Referenced in: none

Automatically associated channels: TRP , TRPM , TRPM2

Title: Transient Receptor Potential Melastatin 2 (TRPM2) ion channel is required for innate immunity against Listeria monocytogenes.

Authors: Heather Knowles, Justin W Heizer, Yuan Li, Kathryn Chapman, Carol Anne Ogden, Karl Andreasen, Ellen Shapland, Gary Kucera, Jennifer Mogan, Jessica Humann, Laurel L Lenz, Alastair D Morrison, Anne-Laure Perraud

Journal, date & volume: , 2011 Jun 27 , ,

PubMed link: http://www.ncbi.nlm.nih.gov/pubmed/21709234

Abstract
The generation of reactive oxygen species (ROS) is inherent to immune responses. ROS are crucially involved in host defense against pathogens by promoting bacterial killing, but also as signaling agents coordinating the production of cytokines. Transient Receptor Potential Melastatin 2 (TRPM2) is a Ca(2+)-permeable channel gated via binding of ADP-ribose, a metabolite formed under conditions of cellular exposure to ROS. Here, we show that TRPM2-deficient mice are extremely susceptible to infection with Listeria monocytogenes (Lm), exhibiting an inefficient innate immune response. In a comparison with IFNγR-deficient mice, TRPM2(-/-) mice shared similar features of uncontrolled bacterial replication and reduced levels of inducible (i)NOS-expressing monocytes, but had intact IFNγ responsiveness.
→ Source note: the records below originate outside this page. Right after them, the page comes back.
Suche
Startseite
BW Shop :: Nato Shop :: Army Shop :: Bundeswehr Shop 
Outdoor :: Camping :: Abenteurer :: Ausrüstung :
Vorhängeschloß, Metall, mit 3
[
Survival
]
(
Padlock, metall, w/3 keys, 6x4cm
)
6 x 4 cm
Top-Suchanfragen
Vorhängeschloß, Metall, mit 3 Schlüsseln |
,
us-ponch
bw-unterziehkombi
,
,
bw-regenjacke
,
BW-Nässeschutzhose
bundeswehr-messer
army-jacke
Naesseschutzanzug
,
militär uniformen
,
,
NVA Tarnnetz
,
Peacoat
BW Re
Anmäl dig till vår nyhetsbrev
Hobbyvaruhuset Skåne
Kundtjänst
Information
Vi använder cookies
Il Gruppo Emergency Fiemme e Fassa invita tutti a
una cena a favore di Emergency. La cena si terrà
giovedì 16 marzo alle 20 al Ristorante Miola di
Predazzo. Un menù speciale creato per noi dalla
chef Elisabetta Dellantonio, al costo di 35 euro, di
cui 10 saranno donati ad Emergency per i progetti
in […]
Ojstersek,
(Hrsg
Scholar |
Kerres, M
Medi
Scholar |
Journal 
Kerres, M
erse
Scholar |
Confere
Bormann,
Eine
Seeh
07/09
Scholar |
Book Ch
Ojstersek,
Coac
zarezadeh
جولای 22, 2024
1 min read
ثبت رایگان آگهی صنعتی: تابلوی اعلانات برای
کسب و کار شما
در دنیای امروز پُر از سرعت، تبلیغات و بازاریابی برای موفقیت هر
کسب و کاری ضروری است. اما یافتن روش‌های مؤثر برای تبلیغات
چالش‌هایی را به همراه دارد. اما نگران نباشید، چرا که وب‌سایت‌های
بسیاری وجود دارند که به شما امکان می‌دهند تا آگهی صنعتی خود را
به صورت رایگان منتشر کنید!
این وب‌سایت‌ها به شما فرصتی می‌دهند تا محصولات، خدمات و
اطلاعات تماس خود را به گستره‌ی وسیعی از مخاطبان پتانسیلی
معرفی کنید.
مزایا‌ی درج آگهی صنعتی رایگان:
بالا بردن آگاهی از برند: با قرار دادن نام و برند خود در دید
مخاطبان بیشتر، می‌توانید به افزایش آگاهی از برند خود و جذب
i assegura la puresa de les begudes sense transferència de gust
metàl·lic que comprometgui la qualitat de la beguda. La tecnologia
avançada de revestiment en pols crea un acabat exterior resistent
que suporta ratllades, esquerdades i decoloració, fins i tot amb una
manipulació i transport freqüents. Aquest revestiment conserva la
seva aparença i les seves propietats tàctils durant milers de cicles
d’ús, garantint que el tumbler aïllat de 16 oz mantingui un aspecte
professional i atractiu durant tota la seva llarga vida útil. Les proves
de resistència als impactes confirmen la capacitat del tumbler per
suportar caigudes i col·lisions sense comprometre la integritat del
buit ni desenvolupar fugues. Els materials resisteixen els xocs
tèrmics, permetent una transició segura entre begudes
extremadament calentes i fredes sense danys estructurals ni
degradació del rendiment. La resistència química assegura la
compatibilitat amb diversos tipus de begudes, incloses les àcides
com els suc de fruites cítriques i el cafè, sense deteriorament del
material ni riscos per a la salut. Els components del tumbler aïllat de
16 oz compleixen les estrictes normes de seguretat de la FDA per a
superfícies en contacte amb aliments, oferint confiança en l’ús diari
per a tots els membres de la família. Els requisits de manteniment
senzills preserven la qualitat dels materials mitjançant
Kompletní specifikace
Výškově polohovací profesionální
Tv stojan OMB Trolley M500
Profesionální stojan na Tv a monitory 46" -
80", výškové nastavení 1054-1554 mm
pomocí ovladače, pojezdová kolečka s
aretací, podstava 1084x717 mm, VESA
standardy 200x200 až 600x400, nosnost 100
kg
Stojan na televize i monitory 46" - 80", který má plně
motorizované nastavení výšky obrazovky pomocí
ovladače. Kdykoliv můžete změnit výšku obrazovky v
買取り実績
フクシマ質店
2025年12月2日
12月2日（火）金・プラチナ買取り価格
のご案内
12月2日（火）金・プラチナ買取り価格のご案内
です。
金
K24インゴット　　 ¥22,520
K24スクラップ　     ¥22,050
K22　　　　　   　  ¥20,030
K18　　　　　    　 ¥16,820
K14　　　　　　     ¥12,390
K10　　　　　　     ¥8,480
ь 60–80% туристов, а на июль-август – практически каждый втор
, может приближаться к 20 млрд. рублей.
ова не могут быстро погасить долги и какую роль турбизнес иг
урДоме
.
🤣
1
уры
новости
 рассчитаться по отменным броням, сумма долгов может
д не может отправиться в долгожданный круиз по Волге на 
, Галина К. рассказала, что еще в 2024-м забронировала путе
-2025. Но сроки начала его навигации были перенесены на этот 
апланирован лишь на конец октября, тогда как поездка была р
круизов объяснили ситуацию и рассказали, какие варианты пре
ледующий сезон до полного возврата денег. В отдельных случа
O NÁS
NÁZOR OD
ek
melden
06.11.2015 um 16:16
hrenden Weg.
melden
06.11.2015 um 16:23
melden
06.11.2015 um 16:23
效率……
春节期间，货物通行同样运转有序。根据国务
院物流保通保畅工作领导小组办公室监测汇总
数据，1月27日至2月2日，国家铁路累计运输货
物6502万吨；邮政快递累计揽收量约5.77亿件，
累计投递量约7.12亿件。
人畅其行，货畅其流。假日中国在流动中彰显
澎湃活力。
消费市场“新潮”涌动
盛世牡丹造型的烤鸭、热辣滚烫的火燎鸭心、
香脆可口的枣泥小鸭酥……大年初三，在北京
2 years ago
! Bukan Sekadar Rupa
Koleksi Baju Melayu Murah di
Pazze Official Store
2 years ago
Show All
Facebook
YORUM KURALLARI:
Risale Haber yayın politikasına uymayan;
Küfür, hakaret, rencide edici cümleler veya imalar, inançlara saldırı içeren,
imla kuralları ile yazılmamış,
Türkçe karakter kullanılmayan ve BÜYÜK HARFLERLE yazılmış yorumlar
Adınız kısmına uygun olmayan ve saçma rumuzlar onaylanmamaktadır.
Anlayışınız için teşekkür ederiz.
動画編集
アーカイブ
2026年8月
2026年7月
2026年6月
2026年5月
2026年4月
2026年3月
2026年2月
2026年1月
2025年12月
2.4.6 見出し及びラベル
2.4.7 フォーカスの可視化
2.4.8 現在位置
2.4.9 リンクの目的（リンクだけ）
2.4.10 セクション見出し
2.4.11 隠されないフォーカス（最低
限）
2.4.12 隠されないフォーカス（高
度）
In contrast, we found that levels of cytokines IL-12 and IFNγ were diminished in TRPM2(-/-) mice following Lm infection, which correlated with their reduced innate activation. Moreover, TRPM2(-/-) mice displayed a higher degree of susceptibility than IL-12-unresponsive mice, and supplementation with recombinant IFNγ was sufficient to reverse the unrestrained bacterial growth and ultimately the lethal phenotype of Lm-infected TRPM2(-/-) mice. The severity of listeriosis we observed in TRPM2(-/-) mice has not been reported for any other ion channel. These findings establish an unsuspected role for ADP-ribose and ROS-mediated cation flux for innate immunity, opening up unique possibilities for immunomodulatory intervention through TRPM2.